Indeed, the maximum value of $g(t)$ is attained at the only positive solution of $e^{-t}=\frac{1}{1+t+t^2}$.
If we introduce $h(t)=(t+1)\frac{1-\frac{1}{1+t+t^2}}{t}=1+\frac{t}{1+t+t^2}$ we may easily check that $h(t)\leq \frac{4}{3}$.
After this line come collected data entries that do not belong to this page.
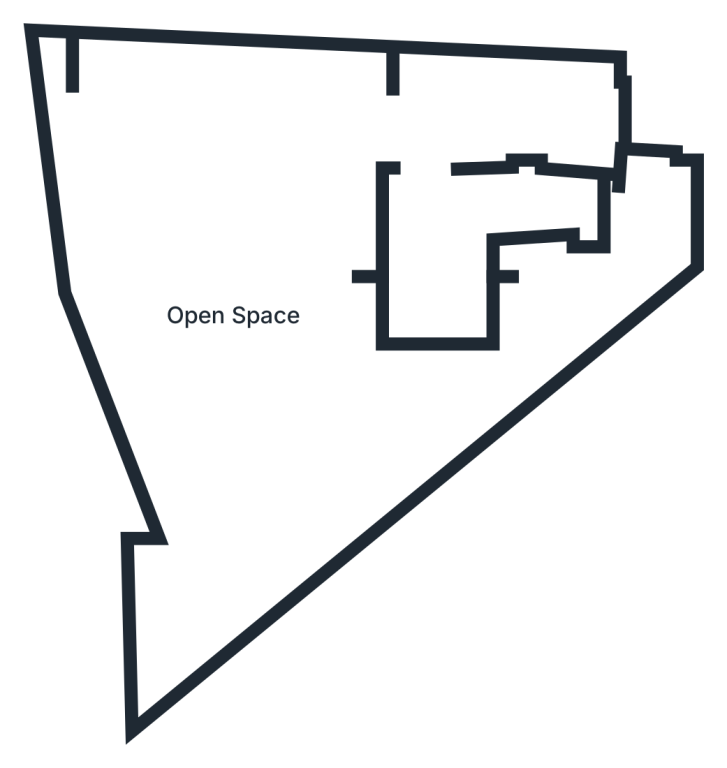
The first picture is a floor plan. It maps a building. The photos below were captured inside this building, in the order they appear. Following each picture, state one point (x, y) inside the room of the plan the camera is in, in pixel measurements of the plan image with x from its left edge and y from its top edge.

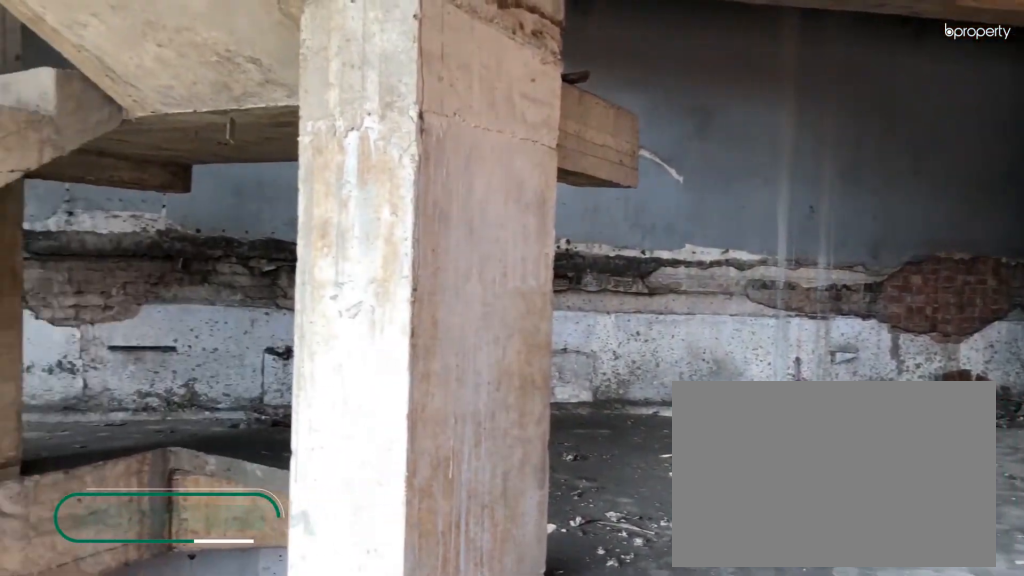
(286, 126)
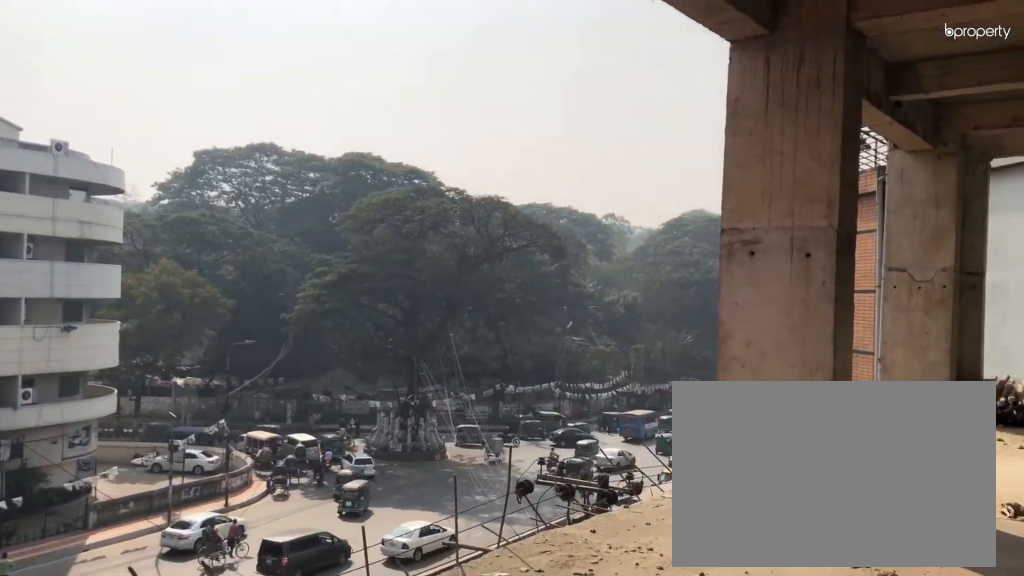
(122, 141)
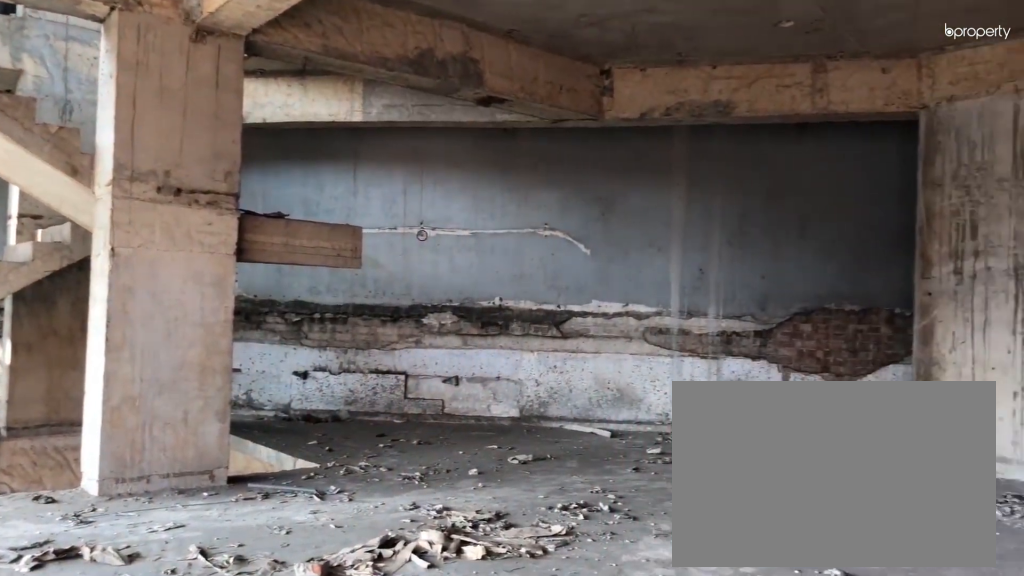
(122, 141)
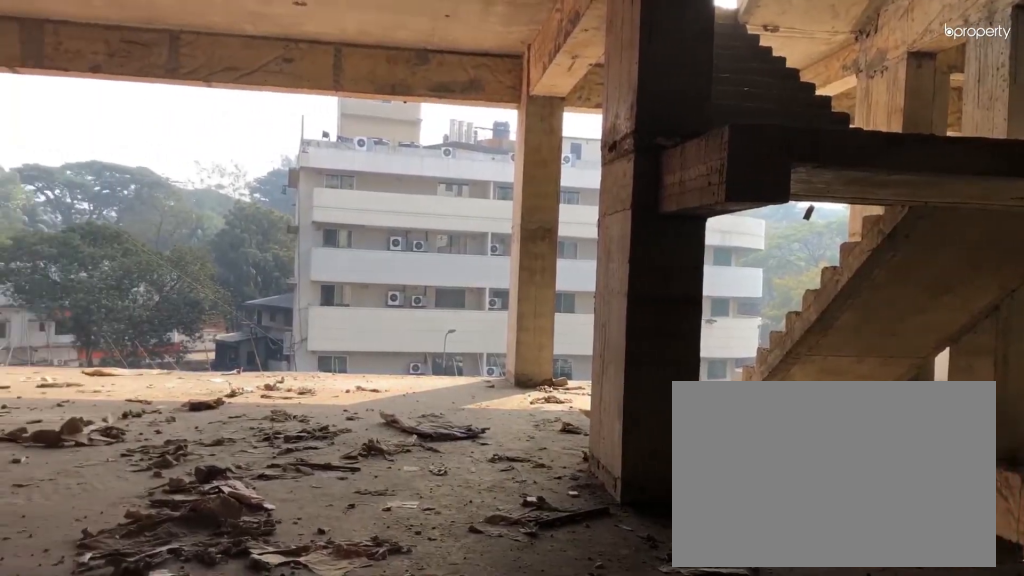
(243, 452)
It follows that $$\boxed{ \forall t>0,\qquad \frac{t}{t+1}\leq 1-e^{-t} \leq\color{red}{\frac{4}{3}}\cdot\frac{t}{t+1}.} $$
You already proved the first part, $$ 1-e^{-t}\ge\frac{t}{t+1}. \tag{1}$$ For the second part, noting that, for $t\ge0$, $$ e^t=1+t+\frac12t^2+\cdots\ge\frac12+t+\frac12t^2=\frac12(1+t)^2$$ one has $$ e^{-t}\le \frac{2}{(1+t)^2}. $$ Integrating from $0$ to $t$, one has $$ \int_0^te^{-s}ds\le \int_0^t\frac{2}{(1+s)^2}dt $$ or $$ 1-e^{-t}\le\frac{2t}{t+1}. \tag{2}$$ From (1) and (2), one has $$ \frac{t}{t+1}\le1-e^{-t}\le\frac{2t}{t+1}. $$
The second inequality is trivial if $t \geqslant 1$, so we may assume that $0 < t < 1$. In fact, we only assume $0 < t < 2$. Put $u = t/2$, so that $0 < u < 1$. The curve $y = \tfrac{1}{x}$ lies above the tangent at $(1, 1)$ and below the secant from $(1-u, \tfrac{1}{1-u})$ to $(1+u, \tfrac{1}{1+u})$, therefore, calculating the areas of two trapezia, $$ 2u < \int_{1-u}^{1+u}\frac{dx}{x} < \frac{2u}{1-u^2}. $$ Using the first of these inequalities (the second was only mentioned for interest), \begin{gather*} t < \log\left(1+\frac{t}{2}\right)-\log\left(1-\frac{t}{2}\right) = \log\frac{2+t}{2-t}, \\\text{i.e.}\quad e^t < \frac{2+t}{2-t}, \quad\text{i.e.}\quad 1 - e^{-t} < \frac{2t}{2 + t}, \end{gather*} which is stronger than the required inequality (and is trivially true when $t \geqslant 2$, so holds for all $t > 0$).
$\frac{t}{t+1} \le 1-e^{-t}\le \frac{2t}{1+t} $ is the same as $t \le (1+t)(1-e^{-t}) \le 2t $.
Since $(1+t)(1-e^{-t}) =1+t-(1+t)e^{-t} $, this is the same as $0 \le 1-(1+t)e^{-t} \le t $.
The left side is $(1+t)e^{-t} \le 1 $ or $1+t \le e^t$ which is well known.
The right side is $1-(1+t)e^{-t} \le t $ or $1-t \le (1+t)e^{-t} $.
If $t \ge 1$, this is obviously true.
If $0 \le t \lt 1$, this is
$e^t \le \dfrac{1+t}{1-t} $ and even more than this is true because $e^t \le \dfrac1{1-t} $ for $0 \le t \lt 1$ by comparing terms in the power series ($\dfrac1{k!} \le 1$).